I used to work in a lovely large office where there were collections for everyone(40 staff) but you decided whether you were contributing and you only put in what you could afford, think the average was a couple of quid. That bought a card and a cake for birthdays. We got presents for special occassions ( I got pressies for my 18th and 21st ) but again you only put in what you could afford and if you wanted to. Our evil secretary did at one point keep a note of who put money in etc and tried to make it so the card was only signed by those who did but the managers quickly stopped that as it was a bit cruel to those with little cash.

glaskham · 07/11/2007 17:49

there is no way that cards for people will come to £100 a month!!! saying everyone has their birthday at 50 staff thats less than one a week on average but yet if everyone contributed then that £200 on 4 cards a month????

where is all the extra £££'s going? or where do they get their cards from?? do they know hallmarks sell FANTASTIC ones for a couple of £ max!!!!

Swedes2Turnips1 · 07/11/2007 17:55

If it annoys you, chances are it annoys others as well.

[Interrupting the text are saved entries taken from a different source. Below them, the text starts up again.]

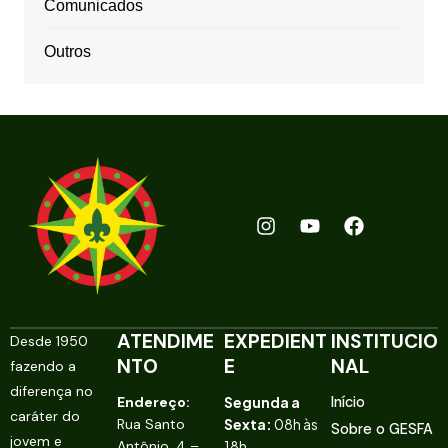
Comunicados
Outros
ATENDIME
EXPEDIENT
INSTITUCIO
Desde 1950
NTO
E
NAL
fazendo a
diferença no
Endereço:
Segunda a
Início
caráter do
Rua Santo
Sexta:
08h às
Sobre o GESFA
jovem e
Antônio, 4 –
18h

Send an email, use green credentials to mask your tightwad credentials: "Why don't we send free e-cards, much greener... blah blah". A £5 a month card fund is ridiculous. It made me laugh out loud. Presumably everyone who pays £5 per month to the card fund will be the lucky recipient of a card when it is their birthday, get married or have a baby or perhaps even die (or perhaps you don't bother as they cease to pay the £5 per month and therefore are not eligible?). Find me a man or a woman who would rather hreceive a birthday card over £60 per annum (£5 x 12) in their pocket and you have found a fool. Stop this nonsense at once.